Almost 23 years after he raped and battered to death Kildare woman Ms Phyllis Murphy, former Army sergeant John Crerar was convicted of her murder late yesterday evening.
A jury of six women and six men unanimously returned a guilty verdict after over eight hours deliberating over two days.
In the Central Criminal Court, Mr Justice McKechnie passed the mandatory life sentence and refused leave to appeal. "In accordance with the law, the only sentence available to me, and the one I now pass, is life imprisonment," the judge said.
Crerar, who denied the murder throughout his trial and has lived for almost 23 years with his crime, put his head down and shook it as the verdict was announced. As a cry of "oh Jesus" reached him from one of his daughters at the back of the court, he covered his face with his right hand.
He did not rise when the judge left the courtroom, and as his solicitor spoke to him, he remained with his head down and his eyes closed.
Later, Crerar's wife Carmel "Betty" Crerar was helped from the Four Courts building by her two sons and three daughters. Her husband followed, handcuffed and escorted by prison officers, his head covered with a cloth hat and a woollen scarf.

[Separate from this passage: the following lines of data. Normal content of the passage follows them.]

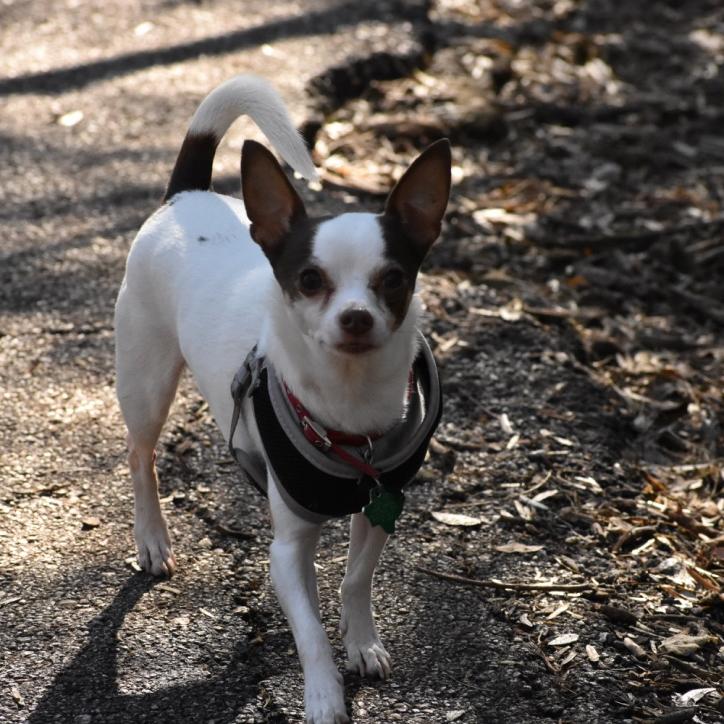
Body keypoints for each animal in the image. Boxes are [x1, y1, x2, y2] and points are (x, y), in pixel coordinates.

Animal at [114, 75, 450, 724]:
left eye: (393, 280)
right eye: (310, 280)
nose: (355, 316)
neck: (348, 406)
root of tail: (187, 195)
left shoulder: (382, 505)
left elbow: (356, 580)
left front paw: (361, 641)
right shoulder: (288, 550)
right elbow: (309, 632)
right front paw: (323, 695)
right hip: (145, 384)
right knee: (141, 457)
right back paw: (153, 538)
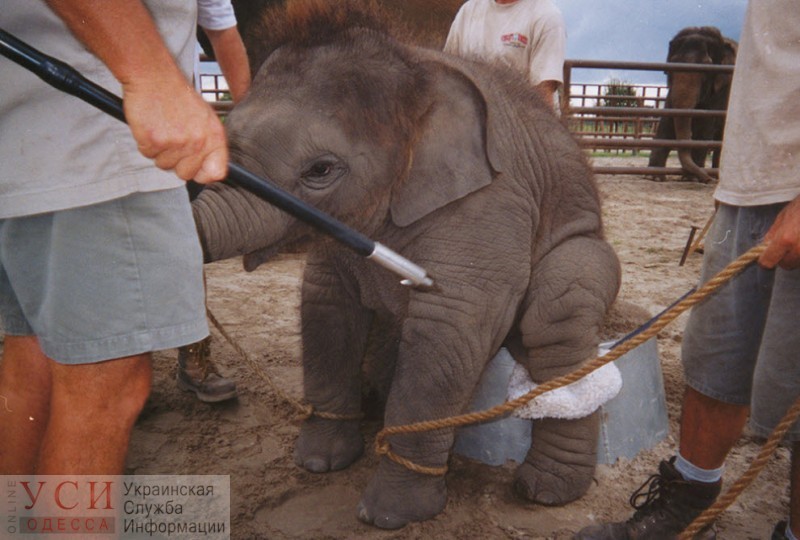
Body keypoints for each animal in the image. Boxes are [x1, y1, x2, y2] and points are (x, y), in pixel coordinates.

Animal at [191, 0, 620, 532]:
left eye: (320, 170)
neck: (416, 71)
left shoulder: (492, 200)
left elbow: (451, 327)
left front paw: (390, 515)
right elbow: (324, 305)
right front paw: (318, 463)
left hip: (586, 246)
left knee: (559, 311)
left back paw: (546, 491)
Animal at [644, 26, 736, 184]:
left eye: (707, 68)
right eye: (672, 64)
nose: (708, 180)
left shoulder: (721, 91)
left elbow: (704, 129)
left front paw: (690, 178)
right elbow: (666, 124)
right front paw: (653, 177)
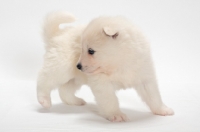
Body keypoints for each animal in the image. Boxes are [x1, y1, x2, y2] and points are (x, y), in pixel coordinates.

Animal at [37, 11, 173, 121]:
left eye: (91, 51)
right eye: (82, 49)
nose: (78, 66)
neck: (120, 63)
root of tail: (57, 35)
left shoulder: (144, 77)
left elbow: (153, 96)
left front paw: (162, 109)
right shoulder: (102, 83)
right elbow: (110, 99)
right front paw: (116, 115)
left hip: (76, 78)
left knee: (64, 90)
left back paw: (75, 101)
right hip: (60, 67)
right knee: (44, 80)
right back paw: (44, 99)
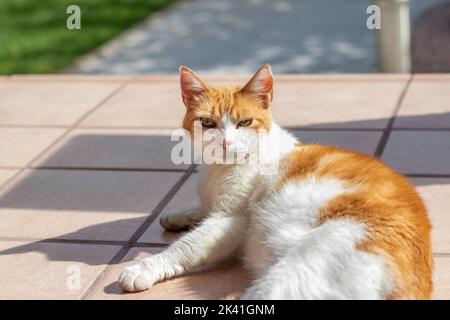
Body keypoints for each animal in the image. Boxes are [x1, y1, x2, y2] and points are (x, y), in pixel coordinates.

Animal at [118, 63, 432, 298]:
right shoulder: (214, 206)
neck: (218, 170)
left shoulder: (231, 220)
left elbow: (186, 247)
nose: (225, 142)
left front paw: (143, 268)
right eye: (207, 123)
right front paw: (177, 216)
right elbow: (200, 209)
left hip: (293, 273)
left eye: (244, 123)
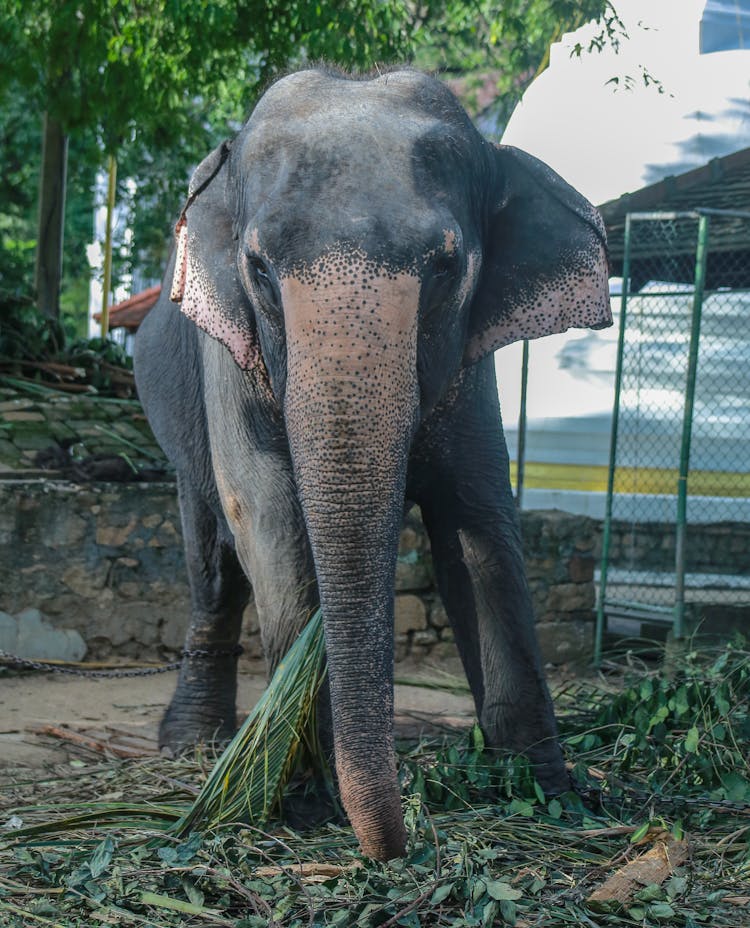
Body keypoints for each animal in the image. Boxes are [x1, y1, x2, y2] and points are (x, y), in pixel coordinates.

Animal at [135, 65, 612, 864]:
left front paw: (551, 792)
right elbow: (267, 515)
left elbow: (476, 524)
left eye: (447, 267)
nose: (393, 846)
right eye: (259, 269)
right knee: (213, 562)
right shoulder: (227, 359)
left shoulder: (469, 365)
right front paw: (302, 800)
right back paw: (191, 746)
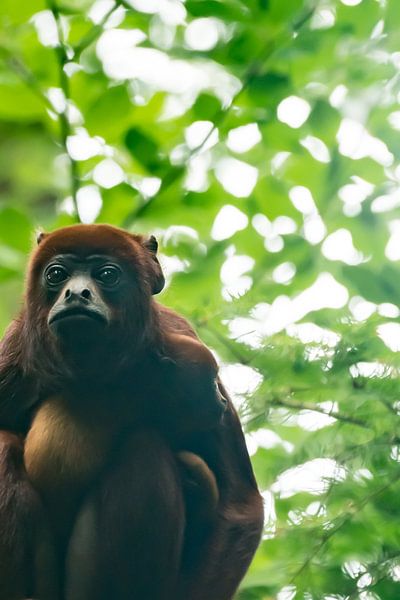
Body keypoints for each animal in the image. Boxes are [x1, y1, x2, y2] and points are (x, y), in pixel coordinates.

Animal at [0, 225, 264, 600]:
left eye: (107, 275)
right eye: (56, 274)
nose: (76, 294)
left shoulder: (178, 331)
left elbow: (240, 507)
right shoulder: (15, 353)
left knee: (144, 447)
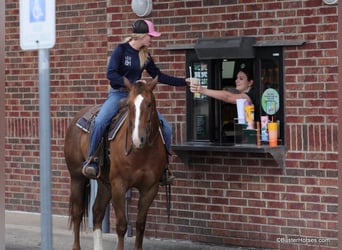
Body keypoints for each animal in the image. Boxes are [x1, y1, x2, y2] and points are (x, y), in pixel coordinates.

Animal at [63, 76, 168, 250]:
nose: (137, 139)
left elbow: (140, 224)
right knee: (77, 213)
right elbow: (121, 225)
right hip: (77, 177)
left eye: (149, 103)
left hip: (105, 183)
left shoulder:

Crerar (54), a father-of-five of Woodside Park, Kildare, was convicted of the murder of Philomena "Phyllis" Murphy (23), on a date unknown between December 22nd, 1979 and January 18th, 1980 within the State.
Crerar had left the Army in August 1979 and was working as a security guard for a company, Provincial Security Services, when he committed the crime.
Ms Murphy was a factory worker at Curragh Knitwear. She was staying in digs in Rathangan at the time of her death.
She had just spent the afternoon doing Christmas shopping in Newbridge when she went missing from a bus stop outside the Keadeen Hotel shortly after 6:25 p.m.
A huge Garda operation followed her reported disappearance but it was not until 28 days later that her body was found.
A Garda search party found her, naked and strangled under spruce trees at Ballinagee on the Hollywood to Glendalough road near the Wicklow Gap on January 18th, 1980.
The State pathologist found injuries consistent with rape, but Crerar was never charged with that crime.
Det Insp Brendan McArdle, whose self-described "layman's research" into DNA in 1997 led to a breakthrough in the case in 1998, said the verdict was "a victory for probative police work".
He confirmed that gardaí are now reviewing two other murder cases because of DNA evidence and it is envisaged that more cases will follow.
Chief Supt John Feely said Crerar was a suspect from the twelfth day of the investigation, the date on which he replied to a Garda questionnaire stating that he did not know Phyllis Murphy.
The evidence of Phyllis's sisters and brothers, however, contradicted that.
Crerar knew her and her family, and some had babysat for him.
Crerar's trial heard that after making a statement to gardaí on January 16th, 1980, he voluntarily gave a blood sample to gardaí on March 6th, 1980.
When he was arrested 19 years later, on July 13th 1999, he gave another blood sample at that time.
DNA analysis carried out at an independent commercial laboratory in Abingdon, England, and later, at the Forensic Science Laboratory in Dublin, found a match between the DNA in his blood samples and the DNA in the semen found in Phyllis Murphy's body.
That evidence, together with the retraction of an earlier alibi by a former co-worker of Crerar, Mr Paddy Bolger, brought about his conviction.
Mr Bolger told the trial he told lies to gardaí in 1980 but decided to tell the truth in 1999.
He said Crerar had not turned up for work as a security guard at the Black & Decker plant in Kildare at 8 p.m. as he had said, but instead turned up at 9 p.m., and left immediately only to return again at 10.45 p.m.
Gardaí believe that after dropping his former ex-Army colleague, the late Mr Peter Rooney home to the Maryville estate, Crerar picked up Ms Murphy, raped and strangled her near Colgan's Cut in the Curragh and then headed towards Wicklow, dumping her body there.
After sentence was passed, Ms Murphy's brother, Gerard, said of the jury verdict: "There's no way 12 people can disagree with DNA."
Mr Murphy and his family also expressed pity for John Crerar's wife, daughters and sons. "It must be very hard on them", Mr Murphy said.
Phyllis Murphy's sister, Breda, had clutched a Mass card of their mother, Kathleen, all day.